Quando um quadrinho é feito por uma editora grande, ele precisa ser um sucesso, ponto. Caso a história não se encaixe no padrão da indústria, ela será refeita. O autor e o ilustrador trabalham para a editora, é o trabalho deles fazer um produto que condiz com o mercado, eles não podem recusar as sugestões da editora e dizer “Minha história não é assim!” ou “Mas meu traço não segue esse estilo”.
Nesse quesito o mangá japonês tem mais liberdade, muito mais liberdade? Não, mas pelo menos pode escolher seu captor (editora).
O mangaka oferece uma ideia a editora e essa ideia será desenvolvida junto a um editor, que cuidará para que a ideia se alinhe à editora e seja rentável. O mangá é uma propriedade intelectual do autor e da editora, motivo de vermos algumas vezes o autor participar da produção da adaptação do mangá para anime, ele como criador, tem voz no que acontece com sua obra.
O escritor de quadrinhos do Batman e co-criador do Bane, Charles “Chuck” Dixon, falou sobre mangás em seu podcast Ask Chuck Dixon #65, no Youtube, respondendo a pergunta:
Qual sua teoria/pensamentos sobre o porquê dos mangás estarem limpando o chão com os quadrinhos americanos?
“Não é muito difícil descobrir, na verdade.

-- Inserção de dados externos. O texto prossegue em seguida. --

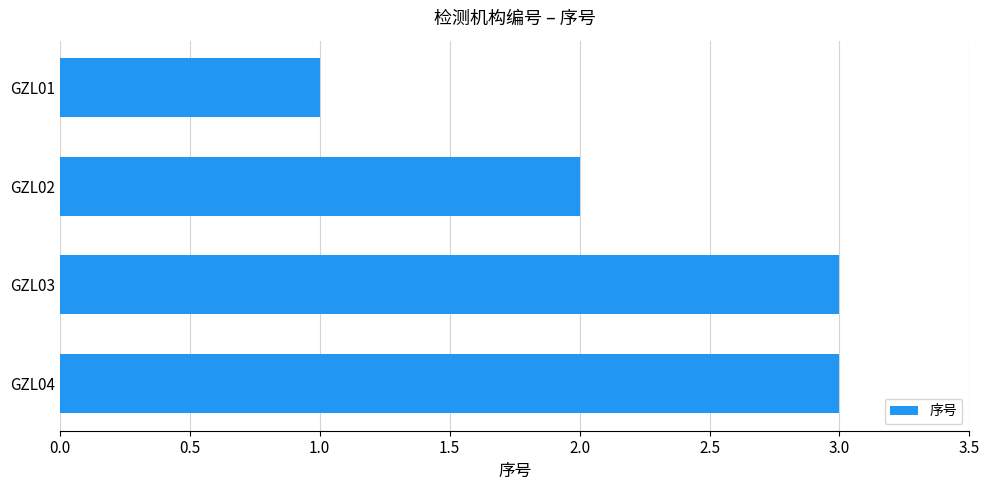

Between GZL04 and GZL01, which is larger?

GZL04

Há muita dedicação, paixão e habilidade nos mangás. E isso está faltando, quase inteiramente, na Marvel e DC.”
Dixon também elogia a arte dos mangás. “Não é difícil de ver. A arte é atraente. É diferente, envolvente, interessante, variado. Portanto, há muitos motivos para gostar de mangá.”
Uma das coisas mais curiosas sobre mangás é a variedade de temas diferentes que as histórias abordam, existindo diversas opções para cada nicho. Existe uma série de mangás sobre reencarnar em outro mundo, e sub-nichos sobre reencarnar em outro mundo e fazer algo muito específico (dispensa exemplos). Nesse quesito, Chuck comenta sobre a falta de variedade nos quadrinhos e como os mangá exploram todo tipo de história, abraçando qualquer tipo de leitor.

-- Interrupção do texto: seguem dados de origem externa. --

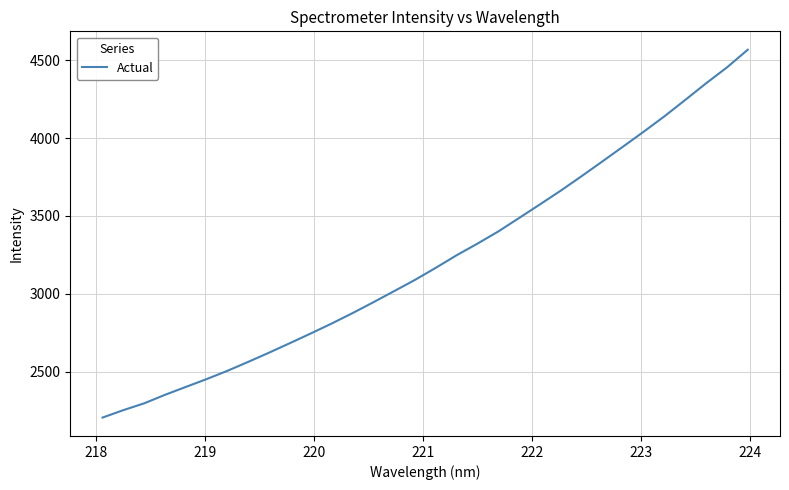

How many lines are shown in the chart?

1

“No mangá japonês há histórias sobre golfe. Não há uma história sobre golfe. Existem vários quadrinhos sobre golfe.”
Ele então fala sobre o grande contraste com o mercado americano: “Mas aqui, o que obtemos? Temos super-heróis e super-heróis malfeitos. Realmente não há mais nada nas grandes empresas. […] E são todos avatares da agenda política dos escritores. E eles são meio cansativos. Eles não são particularmente bem desenhados. Eles não são particularmente bem realizados.”
Chuck explica que o mercado americano devia aprender com os mangás: “E não me refiro a desenhar pessoas com olhos enormes e muitas linhas de velocidade. Quero dizer, fazer histórias mais variadas. Faça histórias mais complexas. Coloque mais esforço na arte. Coloque mais esforço no ofício. Mude o formato, pelo amor de Deus. Pare de fazer quadrinhos em fólio e veja o que o mangá faz. Essas listas telefônicas grandes e gordas. Quadrinhos lançados semanalmente. Coisas assim. Basta mudar a fórmula. Veja o que o mangá está fazendo. Por que o mangá faz sucesso? Tente copiar isso.”

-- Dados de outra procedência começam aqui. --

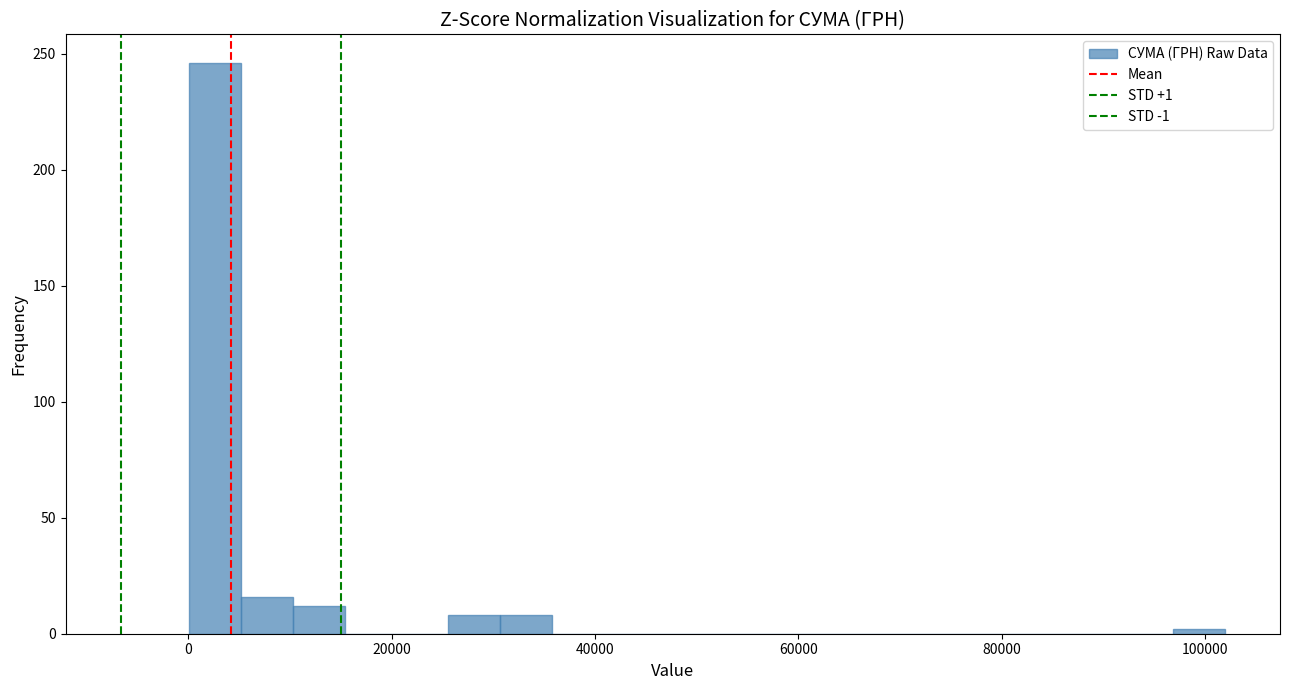

Around what value on the x-axis is the tallest bar? Give the approximate position of its centre, as read against the axis.

2000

A decadência dos quadrinhos tem diversos motivos, sendo a artificialização das histórias, reciclagem de personagens, falta de criatividade e novidade, formato de revistas curtas mensais, etc. Além da superexposição após a popularização de filmes de herói, que deve segurar boa parte da indústria.
O que acontece com os mangás em menor escala com adaptações de anime, mas que ao invés de substituírem o mangá, eles atraem o público. Será que um filme de herói tem o mesmo efeito? Fica a questão.
Por fim, gostaria de contextualizar que adoro quadrinhos, e esse texto não é de nenhum modo uma crítica à mídia, e sim a indústria americana e as grandes editoras.